■ Exercise materials
· · ·

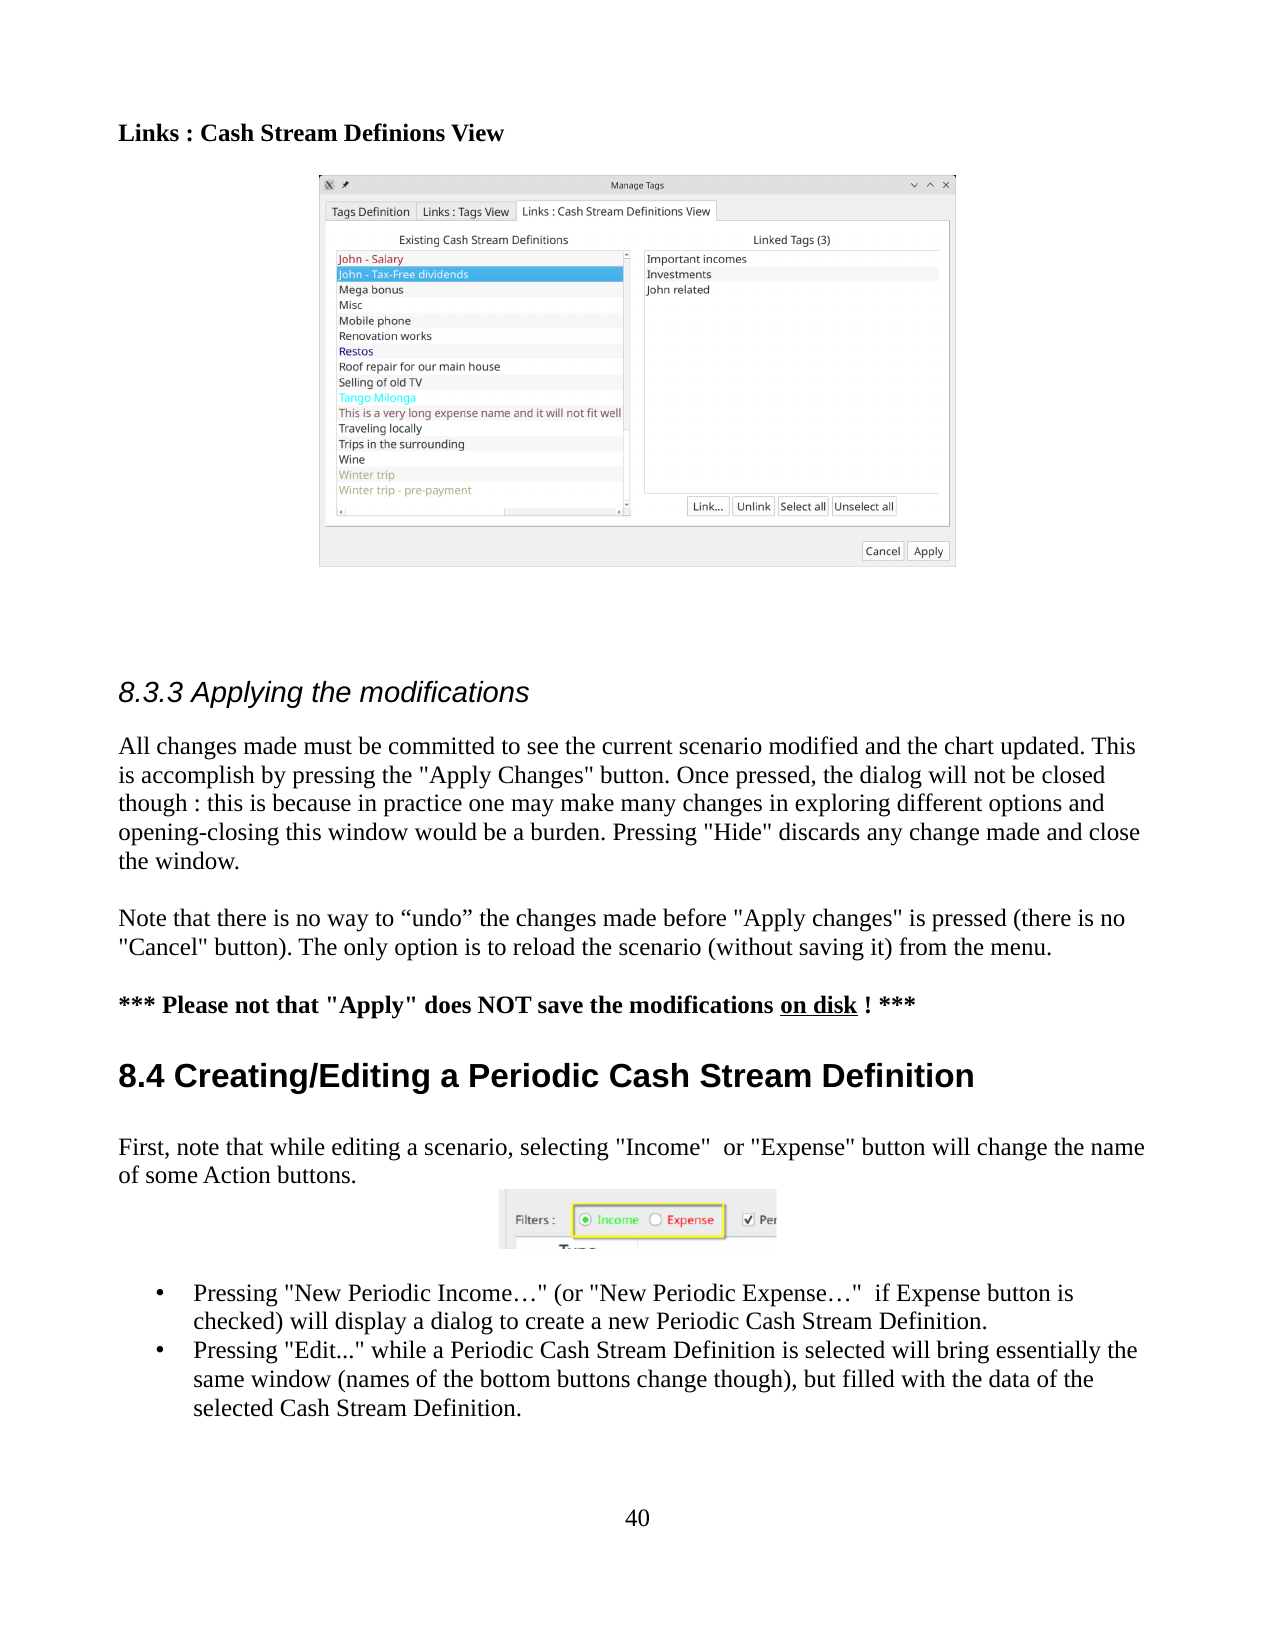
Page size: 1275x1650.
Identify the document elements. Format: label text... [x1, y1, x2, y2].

text Links : Cash Stream Definions View [118, 118, 1157, 147]
text All changes made must be committed to see the current scenario modified and the chart updated. This is accomplish by pressing the "Apply Changes" button. Once pressed, the dialog will not be closed though : this is because in practice one may make many changes in exploring different options and opening-closing this window would be a burden. Pressing "Hide" discards any change made and close the window. [118, 731, 1157, 875]
picture [319, 175, 956, 567]
text Note that there is no way to “undo” the changes made before "Apply changes" is pressed (there is no "Cancel" button). The only option is to reload the scenario (without saving it) from the menu. [118, 903, 1157, 961]
text First, note that while editing a scenario, selecting "Income" or "Expense" button will change the name of some Action buttons. [118, 1132, 1157, 1189]
subtitle Creating/Editing a Periodic Cash Stream Definition [118, 1056, 1157, 1094]
subtitle Applying the modifications [118, 675, 1157, 708]
picture [498, 1189, 777, 1249]
text *** Please not that "Apply" does NOT save the modifications on disk ! *** [118, 990, 1157, 1018]
list Pressing "Edit..." while a Periodic Cash Stream Definition is selected will bring essentially the same window (names of the bottom buttons change though), but filled with the data of the selected Cash Stream Definition. [156, 1335, 1157, 1421]
list Pressing "New Periodic Income…" (or "New Periodic Expense…" if Expense button is checked) will display a dialog to create a new Periodic Cash Stream Definition. [156, 1278, 1157, 1335]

· · ·

■ To do
Rewrite the lines of the records above, replacing "Periodic Cash Stream Definition" with "Recurring Cash Stream Definition" at every occurrence and leaving everything else unchanged; omit the pictures from your answer.

■ Solution
Page size: 1275x1650.
Identify the document elements. Format: label text... [x1, y1, x2, y2].

text Links : Cash Stream Definions View [118, 118, 1157, 147]
text All changes made must be committed to see the current scenario modified and the chart updated. This is accomplish by pressing the "Apply Changes" button. Once pressed, the dialog will not be closed though : this is because in practice one may make many changes in exploring different options and opening-closing this window would be a burden. Pressing "Hide" discards any change made and close the window. [118, 731, 1157, 875]
picture [319, 175, 956, 567]
text Note that there is no way to “undo” the changes made before "Apply changes" is pressed (there is no "Cancel" button). The only option is to reload the scenario (without saving it) from the menu. [118, 903, 1157, 961]
text First, note that while editing a scenario, selecting "Income" or "Expense" button will change the name of some Action buttons. [118, 1132, 1157, 1189]
subtitle Creating/Editing a Recurring Cash Stream Definition [118, 1056, 1157, 1094]
subtitle Applying the modifications [118, 675, 1157, 708]
picture [498, 1189, 777, 1249]
text *** Please not that "Apply" does NOT save the modifications on disk ! *** [118, 990, 1157, 1018]
list Pressing "Edit..." while a Recurring Cash Stream Definition is selected will bring essentially the same window (names of the bottom buttons change though), but filled with the data of the selected Cash Stream Definition. [156, 1335, 1157, 1421]
list Pressing "New Periodic Income…" (or "New Periodic Expense…" if Expense button is checked) will display a dialog to create a new Recurring Cash Stream Definition. [156, 1278, 1157, 1335]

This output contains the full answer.